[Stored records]
○ ○ ○ ○

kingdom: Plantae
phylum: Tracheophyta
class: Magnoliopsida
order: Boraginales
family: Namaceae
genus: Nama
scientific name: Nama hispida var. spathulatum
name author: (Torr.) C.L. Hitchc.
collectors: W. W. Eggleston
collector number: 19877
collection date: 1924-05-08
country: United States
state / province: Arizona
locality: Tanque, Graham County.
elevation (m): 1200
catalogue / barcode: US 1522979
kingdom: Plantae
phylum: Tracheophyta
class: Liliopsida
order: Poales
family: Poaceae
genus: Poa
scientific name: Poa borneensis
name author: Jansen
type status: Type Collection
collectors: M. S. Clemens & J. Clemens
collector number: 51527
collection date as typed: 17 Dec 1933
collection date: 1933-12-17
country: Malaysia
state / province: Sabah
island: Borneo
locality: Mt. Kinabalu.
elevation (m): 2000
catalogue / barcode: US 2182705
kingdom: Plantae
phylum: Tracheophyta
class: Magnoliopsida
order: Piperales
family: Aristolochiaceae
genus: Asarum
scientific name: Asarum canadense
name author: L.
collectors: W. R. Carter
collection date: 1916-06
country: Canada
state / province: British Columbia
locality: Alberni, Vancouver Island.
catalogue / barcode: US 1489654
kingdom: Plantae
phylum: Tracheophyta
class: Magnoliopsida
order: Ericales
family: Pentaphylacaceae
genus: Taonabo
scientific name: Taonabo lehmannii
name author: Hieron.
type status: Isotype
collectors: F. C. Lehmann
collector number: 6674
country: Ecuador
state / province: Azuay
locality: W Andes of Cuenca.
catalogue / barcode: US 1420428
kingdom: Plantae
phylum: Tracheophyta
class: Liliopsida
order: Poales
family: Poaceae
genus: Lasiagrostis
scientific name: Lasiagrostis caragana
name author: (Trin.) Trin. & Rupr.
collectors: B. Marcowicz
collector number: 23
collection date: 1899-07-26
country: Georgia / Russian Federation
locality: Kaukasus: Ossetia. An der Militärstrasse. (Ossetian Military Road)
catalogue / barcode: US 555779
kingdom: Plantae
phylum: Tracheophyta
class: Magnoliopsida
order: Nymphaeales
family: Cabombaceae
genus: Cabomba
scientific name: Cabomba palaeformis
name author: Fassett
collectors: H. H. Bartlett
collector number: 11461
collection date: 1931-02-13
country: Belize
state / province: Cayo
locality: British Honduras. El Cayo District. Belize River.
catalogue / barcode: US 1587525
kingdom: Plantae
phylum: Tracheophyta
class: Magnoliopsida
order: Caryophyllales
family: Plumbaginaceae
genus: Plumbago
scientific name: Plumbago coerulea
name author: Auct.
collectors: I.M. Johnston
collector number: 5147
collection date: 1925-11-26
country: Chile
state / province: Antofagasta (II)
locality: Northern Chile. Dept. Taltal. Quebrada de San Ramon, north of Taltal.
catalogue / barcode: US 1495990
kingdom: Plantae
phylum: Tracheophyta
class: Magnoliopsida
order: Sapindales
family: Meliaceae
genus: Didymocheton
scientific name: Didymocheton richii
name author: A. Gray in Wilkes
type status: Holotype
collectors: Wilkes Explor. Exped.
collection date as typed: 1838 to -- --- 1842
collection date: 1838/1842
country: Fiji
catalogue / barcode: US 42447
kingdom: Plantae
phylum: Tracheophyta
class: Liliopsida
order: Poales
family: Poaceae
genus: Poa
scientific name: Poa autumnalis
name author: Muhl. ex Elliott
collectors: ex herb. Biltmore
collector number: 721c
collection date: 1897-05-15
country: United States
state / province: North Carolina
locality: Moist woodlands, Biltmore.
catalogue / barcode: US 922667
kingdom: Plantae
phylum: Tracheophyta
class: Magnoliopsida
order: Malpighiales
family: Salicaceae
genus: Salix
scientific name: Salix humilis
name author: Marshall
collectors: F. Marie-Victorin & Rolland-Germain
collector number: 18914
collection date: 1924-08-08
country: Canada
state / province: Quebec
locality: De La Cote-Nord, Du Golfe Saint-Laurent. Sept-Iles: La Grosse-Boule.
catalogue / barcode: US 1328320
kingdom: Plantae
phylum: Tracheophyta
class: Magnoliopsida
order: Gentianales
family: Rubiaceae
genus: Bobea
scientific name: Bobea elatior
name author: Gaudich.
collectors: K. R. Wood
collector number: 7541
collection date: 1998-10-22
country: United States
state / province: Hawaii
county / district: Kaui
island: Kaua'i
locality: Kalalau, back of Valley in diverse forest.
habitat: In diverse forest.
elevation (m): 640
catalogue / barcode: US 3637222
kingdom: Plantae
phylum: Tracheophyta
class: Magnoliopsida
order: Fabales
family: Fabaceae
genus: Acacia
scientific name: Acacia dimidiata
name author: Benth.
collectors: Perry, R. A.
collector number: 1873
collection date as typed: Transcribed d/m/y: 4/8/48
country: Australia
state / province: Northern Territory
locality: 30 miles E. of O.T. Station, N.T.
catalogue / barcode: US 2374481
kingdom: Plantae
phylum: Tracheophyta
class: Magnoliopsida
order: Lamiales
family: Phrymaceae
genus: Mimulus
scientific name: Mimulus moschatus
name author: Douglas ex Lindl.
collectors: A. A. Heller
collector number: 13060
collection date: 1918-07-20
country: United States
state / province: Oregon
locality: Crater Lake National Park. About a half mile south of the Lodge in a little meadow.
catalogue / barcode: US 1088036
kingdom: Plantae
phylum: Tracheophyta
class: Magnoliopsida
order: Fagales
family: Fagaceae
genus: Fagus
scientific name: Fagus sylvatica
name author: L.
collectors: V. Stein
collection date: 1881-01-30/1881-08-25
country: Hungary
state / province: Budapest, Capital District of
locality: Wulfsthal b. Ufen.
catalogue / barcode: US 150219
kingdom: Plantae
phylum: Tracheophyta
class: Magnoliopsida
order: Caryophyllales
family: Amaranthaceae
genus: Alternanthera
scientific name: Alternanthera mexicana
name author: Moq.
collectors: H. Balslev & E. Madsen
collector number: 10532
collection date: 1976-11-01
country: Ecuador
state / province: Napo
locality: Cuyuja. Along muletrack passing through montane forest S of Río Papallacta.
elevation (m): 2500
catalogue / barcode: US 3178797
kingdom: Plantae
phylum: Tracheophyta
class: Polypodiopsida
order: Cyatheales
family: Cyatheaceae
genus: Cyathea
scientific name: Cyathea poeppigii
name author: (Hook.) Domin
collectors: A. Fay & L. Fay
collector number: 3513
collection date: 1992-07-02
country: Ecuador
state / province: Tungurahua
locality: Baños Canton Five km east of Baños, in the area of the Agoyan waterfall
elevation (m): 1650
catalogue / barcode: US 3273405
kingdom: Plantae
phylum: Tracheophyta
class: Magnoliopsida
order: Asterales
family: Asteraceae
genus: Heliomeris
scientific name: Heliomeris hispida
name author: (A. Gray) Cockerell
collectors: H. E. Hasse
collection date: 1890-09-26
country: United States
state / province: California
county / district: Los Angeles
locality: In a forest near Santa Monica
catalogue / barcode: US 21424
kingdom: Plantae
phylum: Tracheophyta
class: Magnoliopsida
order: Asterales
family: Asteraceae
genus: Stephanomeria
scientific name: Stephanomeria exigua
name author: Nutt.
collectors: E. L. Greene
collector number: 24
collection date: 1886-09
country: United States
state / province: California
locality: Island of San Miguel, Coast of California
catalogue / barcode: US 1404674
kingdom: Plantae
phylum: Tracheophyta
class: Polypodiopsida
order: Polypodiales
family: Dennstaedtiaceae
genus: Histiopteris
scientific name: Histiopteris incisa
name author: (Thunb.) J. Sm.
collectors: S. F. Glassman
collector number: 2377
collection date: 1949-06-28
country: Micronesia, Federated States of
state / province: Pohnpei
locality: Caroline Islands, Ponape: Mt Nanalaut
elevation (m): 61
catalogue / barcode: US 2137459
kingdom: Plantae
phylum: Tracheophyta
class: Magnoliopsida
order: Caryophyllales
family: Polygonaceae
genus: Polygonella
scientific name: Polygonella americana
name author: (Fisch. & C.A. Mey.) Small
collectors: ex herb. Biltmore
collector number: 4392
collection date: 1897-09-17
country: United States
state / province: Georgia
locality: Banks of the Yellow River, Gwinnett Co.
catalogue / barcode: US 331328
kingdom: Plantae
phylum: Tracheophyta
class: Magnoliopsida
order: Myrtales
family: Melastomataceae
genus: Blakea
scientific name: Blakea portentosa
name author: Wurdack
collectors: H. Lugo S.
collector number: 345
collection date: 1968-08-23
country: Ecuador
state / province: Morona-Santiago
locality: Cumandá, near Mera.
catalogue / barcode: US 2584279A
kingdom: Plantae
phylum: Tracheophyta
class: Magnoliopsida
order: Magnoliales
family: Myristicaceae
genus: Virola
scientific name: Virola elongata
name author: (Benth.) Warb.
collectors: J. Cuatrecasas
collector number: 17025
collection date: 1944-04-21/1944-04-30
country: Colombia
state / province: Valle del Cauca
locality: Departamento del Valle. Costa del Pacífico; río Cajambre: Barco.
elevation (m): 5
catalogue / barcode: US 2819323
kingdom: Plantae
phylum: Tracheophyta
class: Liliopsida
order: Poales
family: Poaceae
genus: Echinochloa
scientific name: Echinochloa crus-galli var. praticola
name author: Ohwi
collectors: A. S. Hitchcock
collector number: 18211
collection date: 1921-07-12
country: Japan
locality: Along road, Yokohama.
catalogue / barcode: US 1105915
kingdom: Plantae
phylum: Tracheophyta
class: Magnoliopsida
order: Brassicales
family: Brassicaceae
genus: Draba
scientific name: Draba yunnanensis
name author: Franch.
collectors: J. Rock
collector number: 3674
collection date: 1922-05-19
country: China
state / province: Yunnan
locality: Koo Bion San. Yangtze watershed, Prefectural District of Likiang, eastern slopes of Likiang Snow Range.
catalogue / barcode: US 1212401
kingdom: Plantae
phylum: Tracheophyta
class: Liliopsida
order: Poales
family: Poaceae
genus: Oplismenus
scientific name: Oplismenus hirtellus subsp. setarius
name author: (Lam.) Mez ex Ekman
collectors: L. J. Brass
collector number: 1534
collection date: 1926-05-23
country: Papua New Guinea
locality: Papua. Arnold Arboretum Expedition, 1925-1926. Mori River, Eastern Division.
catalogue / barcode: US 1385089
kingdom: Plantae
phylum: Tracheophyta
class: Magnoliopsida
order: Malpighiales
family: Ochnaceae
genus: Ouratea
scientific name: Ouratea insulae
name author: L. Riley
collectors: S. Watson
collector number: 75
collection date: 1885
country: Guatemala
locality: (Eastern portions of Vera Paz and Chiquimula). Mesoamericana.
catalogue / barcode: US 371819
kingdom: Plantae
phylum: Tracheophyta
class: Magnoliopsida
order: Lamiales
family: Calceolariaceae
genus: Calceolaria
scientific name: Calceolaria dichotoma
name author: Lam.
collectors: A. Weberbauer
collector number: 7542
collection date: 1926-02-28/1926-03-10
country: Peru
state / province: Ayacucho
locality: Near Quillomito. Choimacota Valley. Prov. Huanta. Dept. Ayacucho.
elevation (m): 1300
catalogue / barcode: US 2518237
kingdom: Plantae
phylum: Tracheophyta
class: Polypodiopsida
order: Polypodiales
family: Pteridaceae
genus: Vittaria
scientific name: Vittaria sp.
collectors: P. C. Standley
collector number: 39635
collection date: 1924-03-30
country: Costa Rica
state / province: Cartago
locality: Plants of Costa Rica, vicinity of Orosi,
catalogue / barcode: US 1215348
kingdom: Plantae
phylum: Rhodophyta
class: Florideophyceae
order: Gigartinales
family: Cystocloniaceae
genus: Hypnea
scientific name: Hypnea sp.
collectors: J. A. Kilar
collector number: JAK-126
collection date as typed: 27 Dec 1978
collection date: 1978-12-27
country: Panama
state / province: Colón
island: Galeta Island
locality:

○ ○ ○ ○

What needs to be done:
Repeat the records word for word, from the first line through the line containing "island: Borneo".

Task answer:
kingdom: Plantae
phylum: Tracheophyta
class: Magnoliopsida
order: Boraginales
family: Namaceae
genus: Nama
scientific name: Nama hispida var. spathulatum
name author: (Torr.) C.L. Hitchc.
collectors: W. W. Eggleston
collector number: 19877
collection date: 1924-05-08
country: United States
state / province: Arizona
locality: Tanque, Graham County.
elevation (m): 1200
catalogue / barcode: US 1522979
kingdom: Plantae
phylum: Tracheophyta
class: Liliopsida
order: Poales
family: Poaceae
genus: Poa
scientific name: Poa borneensis
name author: Jansen
type status: Type Collection
collectors: M. S. Clemens & J. Clemens
collector number: 51527
collection date as typed: 17 Dec 1933
collection date: 1933-12-17
country: Malaysia
state / province: Sabah
island: Borneo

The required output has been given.